Un modo strano di auto-presentarsi di Dio… perché? Perché gli dèi dell’antichità, gli dèi pagani, erano tutti dèi di un certo luogo: Merqart era il Dio di Rabbath Ammon, l’attuale Amman… comandava lì, non da altre parti; il Dio Benadathera il Dio di Damasco; il Dio Ammon degli egiziani; il Dio di Tebe… il Dio di Israele non si presenta come il Dio di un luogo, non dice “Io sono il Dio di Gerusalemme”! “Io sono il Dio che ha instaurato un rapporto d’amore con delle persone: con Abramo, con Isacco, con Giacobbe”. Gesù trae dal Pentateuco il fondamento della fede nella risurrezione, perché si appoggia su quello che è il centro della rivelazione di Dio nell’Antico Testamento, cioè il Dio che ha instaurato un rapporto di amicizia con le persone, con i patriarchi. Dio avrebbe potuto fare a meno di Abramo, ma se ha voluto Abramo, se ha instaurato con lui un rapporto d’amore, se è fedele al suo amore, non lo può abbandonare in potere della morte, non può auto-presentarsi come il Dio di Abramo, Isacco e Giacobbe che sono morti, sarebbe un Dio che si auto-presenta come infedele all’amore che ha instaurato con queste persone. Questo significa che la morte non può distruggere quei legami che Dio stesso ha stabilito e allora, la risposta all’interrogativo sul destino dell’uomo, non va cercata nel nostro istintivo rifiuto della morte, oppure nei ragionamenti sull’immortalità dell’anima pure ammirevoli, ma su quel rapporto d’amore che è stato intuito dai Salmisti… se esiste un Dio, l’uomo non può che essere immortale, perché Dio è fedele al suo amore e questo i Salmisti l’hanno capito.

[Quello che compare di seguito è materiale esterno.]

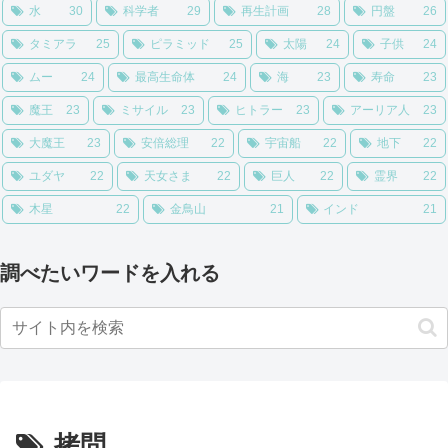
水
30
科学者
29
再生計画
28
円盤
26
タミアラ
25
ピラミッド
25
太陽
24
子供
24
ムー
24
最高生命体
24
海
23
寿命
23
魔王
23
ミサイル
23
ヒトラー
23
アーリア人
23
大魔王
23
安倍総理
22
宇宙船
22
地下
22
ユダヤ
22
天女さま
22
巨人
22
霊界
22
木星
22
金鳥山
21
インド
21
調べたいワードを入れる
拷問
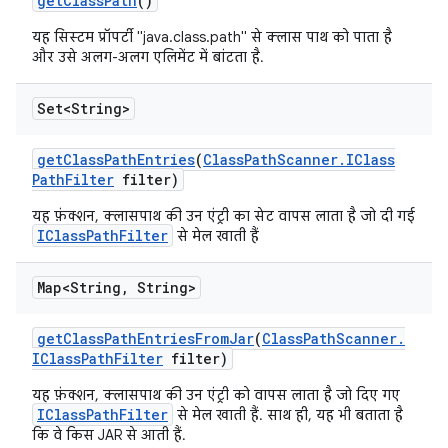
get
Class
Path
()
यह सिस्टम प्रॉपर्टी "java.class.path" से क्लास पाथ को पाता है
और उसे अलग-अलग एलिमेंट में बांटता है.
Set<String>
get
Class
Path
Entries
(
Class
Path
Scanner
.
IClass
Path
Filter
filter)
यह फ़ंक्शन, क्लासपाथ की उन एंट्री का सेट वापस लाता है जो दी गई
IClassPathFilter
से मेल खाती हैं
Map<String
,
String>
get
Class
Path
Entries
From
Jar
(
Class
Path
Scanner
.
IClass
Path
Filter
filter)
यह फ़ंक्शन, क्लासपाथ की उन एंट्री को वापस लाता है जो दिए गए
IClassPathFilter
से मेल खाती हैं. साथ ही, यह भी बताता है
कि वे किस JAR से आती हैं.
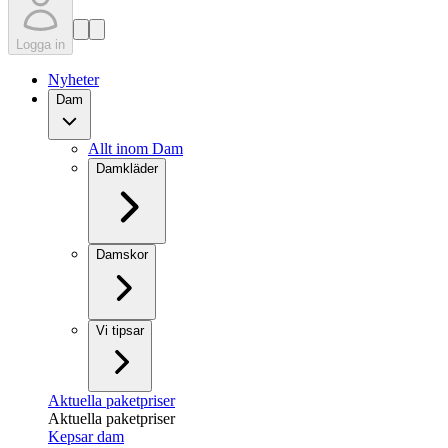
Logga in
Nyheter
Dam
Allt inom Dam
Damkläder
Damskor
Vi tipsar
Aktuella paketpriser
Aktuella paketpriser
Kepsar dam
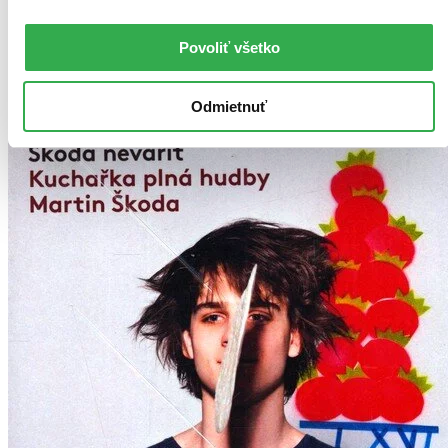
Tento produkt momentálne nemáme na sklade, ale zvyčajne
vám ho vieme zabezpečiť a odoslať do 19 – 24 dní. A
posnažíme sa aj trochu rýchlejšie!
Povoliť všetko
Pridať do zoznamu
Vložiť do košíka
Odmietnuť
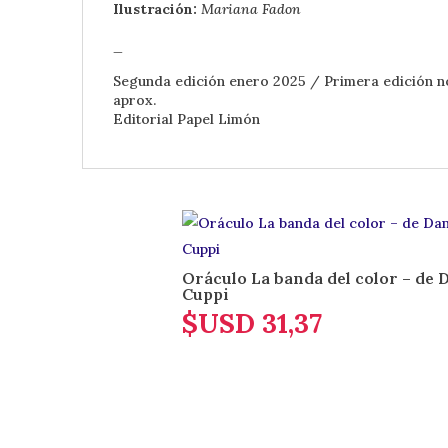
Ilustración:
Mariana Fadon
_
Segunda edición enero 2025 / Primera edición 
aprox.
Editorial Papel Limón
Oráculo La banda del color – de 
Cuppi
$USD
31,37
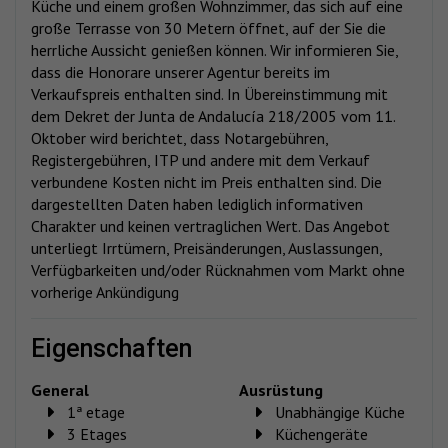
Küche und einem großen Wohnzimmer, das sich auf eine
große Terrasse von 30 Metern öffnet, auf der Sie die
herrliche Aussicht genießen können. Wir informieren Sie,
dass die Honorare unserer Agentur bereits im
Verkaufspreis enthalten sind. In Übereinstimmung mit
dem Dekret der Junta de Andalucía 218/2005 vom 11.
Oktober wird berichtet, dass Notargebühren,
Registergebühren, ITP und andere mit dem Verkauf
verbundene Kosten nicht im Preis enthalten sind. Die
dargestellten Daten haben lediglich informativen
Charakter und keinen vertraglichen Wert. Das Angebot
unterliegt Irrtümern, Preisänderungen, Auslassungen,
Verfügbarkeiten und/oder Rücknahmen vom Markt ohne
vorherige Ankündigung
eigenschaften
General
Ausrüstung
1ª etage
Unabhängige Küche
3 Etages
Küchengeräte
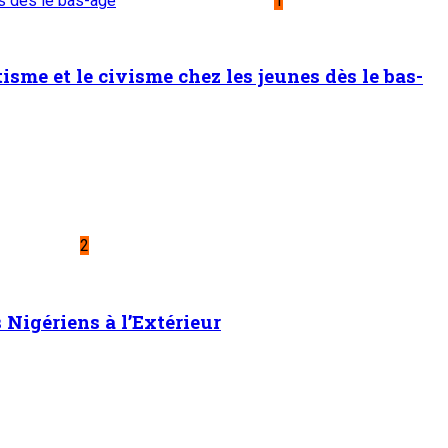
es dès le bas-âge
1
sme et le civisme chez les jeunes dès le bas-
2
Nigériens à l’Extérieur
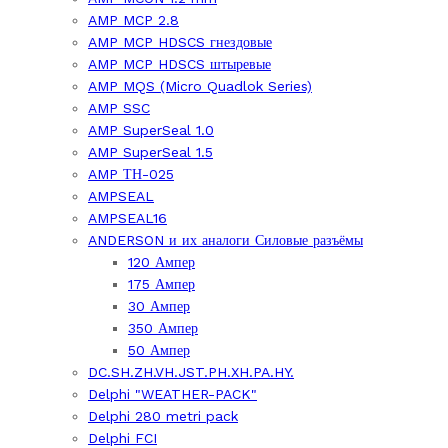
AMP MCP 2.8
AMP MCP HDSCS гнездовые
AMP MCP HDSCS штыревые
AMP MQS (Micro Quadlok Series)
AMP SSC
AMP SuperSeal 1.0
AMP SuperSeal 1.5
AMP ТН-025
AMPSEAL
AMPSEAL16
ANDERSON и их аналоги Силовые разъёмы
120 Ампер
175 Ампер
30 Ампер
350 Ампер
50 Ампер
DC.SH.ZH.VH.JST.PH.XH.PA.HY.
Delphi "WEATHER-PACK"
Delphi 280 metri pack
Delphi FCI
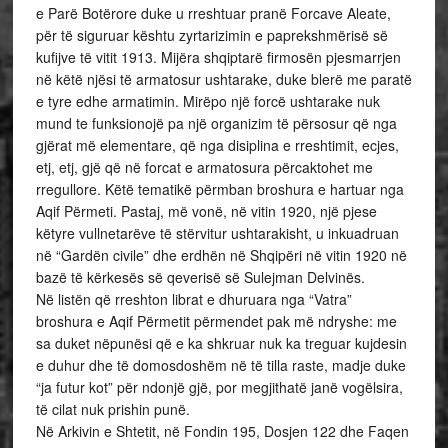
e Parë Botërore duke u rreshtuar pranë Forcave Aleate,
për të siguruar kështu zyrtarizimin e paprekshmërisë së
kufijve të vitit 1913. Mijëra shqiptarë firmosën pjesmarrjen
në këtë njësi të armatosur ushtarake, duke blerë me paratë
e tyre edhe armatimin. Mirëpo një forcë ushtarake nuk
mund te funksionojë pa një organizim të përsosur që nga
gjërat më elementare, që nga disiplina e rreshtimit, ecjes,
etj, etj, gjë që në forcat e armatosura përcaktohet me
rregullore. Këtë tematikë përmban broshura e hartuar nga
Aqif Përmeti. Pastaj, më vonë, në vitin 1920, një pjese
këtyre vullnetarëve të stërvitur ushtarakisht, u inkuadruan
në “Gardën civile” dhe erdhën në Shqipëri në vitin 1920 në
bazë të kërkesës së qeverisë së Sulejman Delvinës.
Në listën që rreshton librat e dhuruara nga “Vatra”
broshura e Aqif Përmetit përmendet pak më ndryshe: me
sa duket nëpunësi që e ka shkruar nuk ka treguar kujdesin
e duhur dhe të domosdoshëm në të tilla raste, madje duke
“ja futur kot” për ndonjë gjë, por megjithatë janë vogëlsira,
të cilat nuk prishin punë.
Në Arkivin e Shtetit, në Fondin 195, Dosjen 122 dhe Faqen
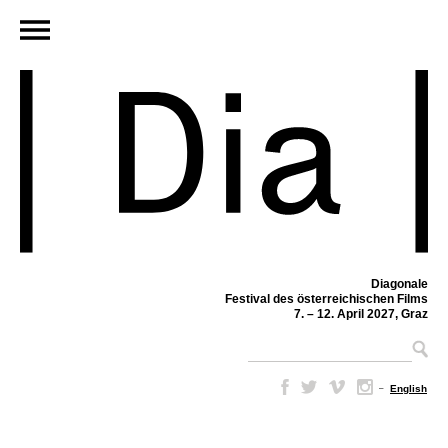
Diagonale
Festival des österreichischen Films
7. – 12. April 2027, Graz
–
English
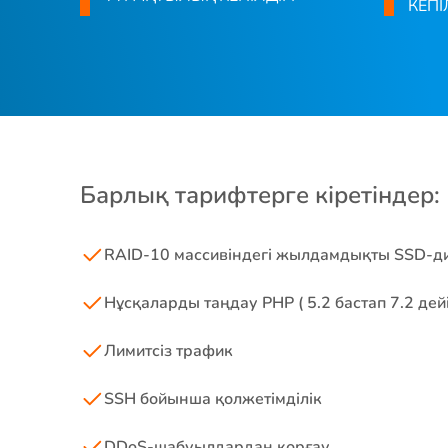
КЕПІ
Барлық тарифтерге кіретіндер:
RAID-10 массивіндегі жылдамдықты SSD-д
Нұсқаларды таңдау PHP ( 5.2 бастап 7.2 дей
Лимитсіз трафик
SSH бойынша қолжетімділік
DDoS-шабуылдардан қорғау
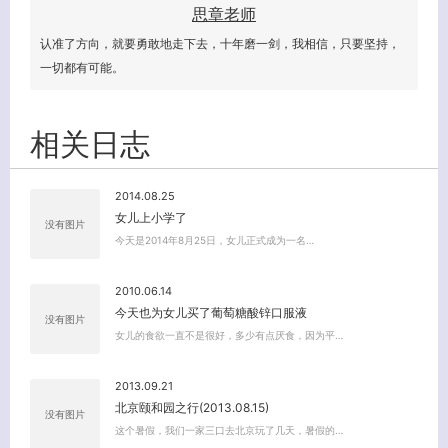
思章老师
认准了方向，就要勇敢地走下去，十年磨一剑，我相信，只要坚持，
一切都有可能。
相关日志
2014.08.25
女儿上小学了
没有图片
关闭弹窗
今天是2014年8月25日，女儿正式成为一名…
2010.06.14
今天也为女儿买了葡萄糖酸锌口服液
没有图片
女儿的食欲一直不是很好，多少有点厌食，因为平…
2013.09.21
北京颐和园之行(2013.08.15)
没有图片
这个暑假，我们一家三口去北京玩了几天，暑假的…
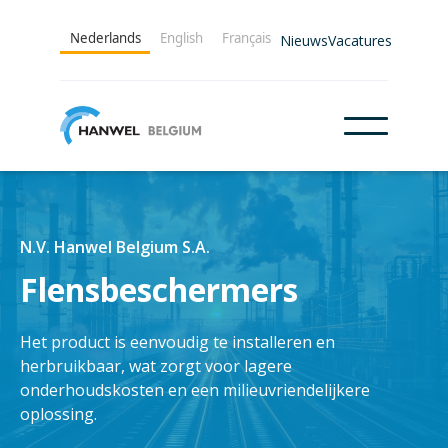
Nederlands
English
Français
Nieuws
Vacatures
N.V. Hanwel Belgium S.A.
Flensbeschermers
Het product is eenvoudig te installeren en
herbruikbaar, wat zorgt voor lagere
onderhoudskosten en een milieuvriendelijkere
oplossing.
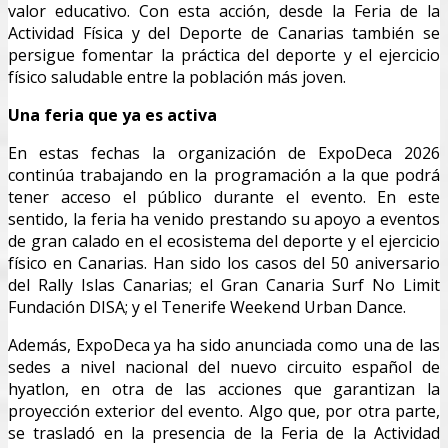
valor educativo. Con esta acción, desde la Feria de la
Actividad Física y del Deporte de Canarias también se
persigue fomentar la práctica del deporte y el ejercicio
físico saludable entre la población más joven.
Una feria que ya es activa
En estas fechas la organización de ExpoDeca 2026
continúa trabajando en la programación a la que podrá
tener acceso el público durante el evento. En este
sentido, la feria ha venido prestando su apoyo a eventos
de gran calado en el ecosistema del deporte y el ejercicio
físico en Canarias. Han sido los casos del 50 aniversario
del Rally Islas Canarias; el Gran Canaria Surf No Limit
Fundación DISA; y el Tenerife Weekend Urban Dance.
Además, ExpoDeca ya ha sido anunciada como una de las
sedes a nivel nacional del nuevo circuito español de
hyatlon, en otra de las acciones que garantizan la
proyección exterior del evento. Algo que, por otra parte,
se trasladó en la presencia de la Feria de la Actividad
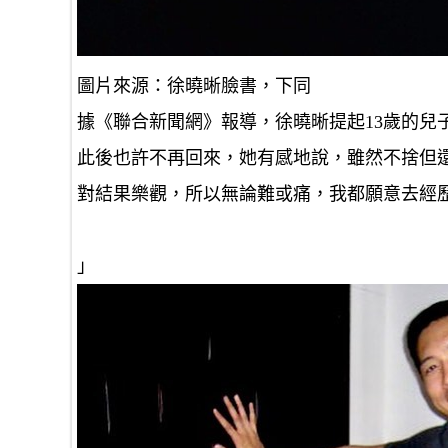
圖片來源：徐曉晰臉書，下同
據《聯合新聞網》報導，徐曉晰提起13歲的兒
此後也許不再回來，她有感地說，雖然不捨但
對結果樂觀，所以無論難或痛，我都願意去經
」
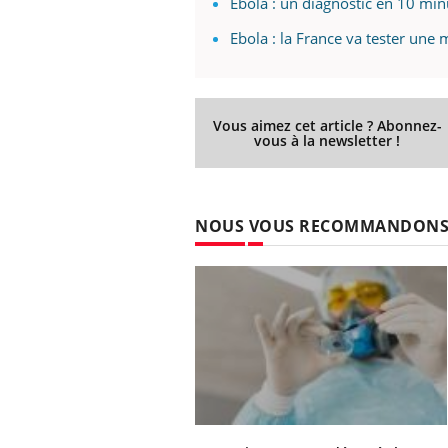
Ebola : un diagnostic en 10 min
Ebola : la France va tester une 
Vous aimez cet article ? Abonnez-
vous à la newsletter !
NOUS VOUS RECOMMANDON
Carence en fer : comprendre pour
Youtube
Youtube
prévenir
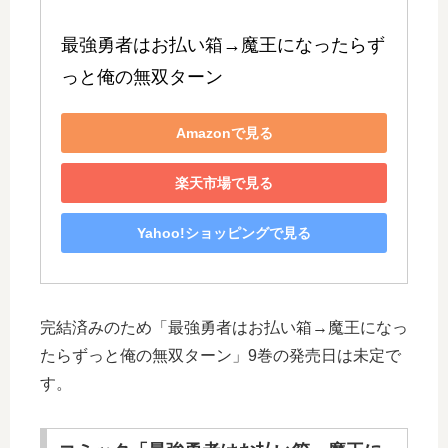
最強勇者はお払い箱→魔王になったらず
っと俺の無双ターン
Amazonで見る
楽天市場で見る
Yahoo!ショッピングで見る
完結済みのため「最強勇者はお払い箱→魔王になっ
たらずっと俺の無双ターン」9巻の発売日は未定で
す。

Nel Salmo 16, l’orante si rivolge al suo Dio. Ecco la conclusione: “Tu non puoi abbandonare la mia vita nello Sheol, non puoi lasciare che il tuo fedele veda la fossa…”. Il testo ebraico, dice: “Non puoi lasciare che il tuo “hasideha” – che il tuo amante, il tuo innamorato – rimanga nella fossa”. “… Io so che tu sei fedele all’amore e allora mi indicherai il sentiero della vita, mi indicherai come uscire dallo Sheol e allora sarà gioia piena alla Tua presenza, dolcezza senza fine nel Tuo abbraccio”. Questo significa aver capito l’auto-presentazione di Dio come il Dio che risuscita, non i morti, ma dà una vita immortale ai viventi. Se esiste un Dio che ama l’uomo… l’uomo è immortale, Dio non può darla vinta alla morte, e difatti Gesù dice: “Dio è il Dio dei viventi perché, per la vita che Dio dona loro, non muoiono più”. Il Dio di Gesù allora, non è il Dio che risuscita i morti, che li riporta alla vita di prima, è il Dio che risuscita i vivi, cioè che dona ai vivi la sua stessa vita, e questa vita non può essere toccata dalla morte biologica.
Questo dono della sua vita è ciò che noi oggi chiamiamo risurrezione.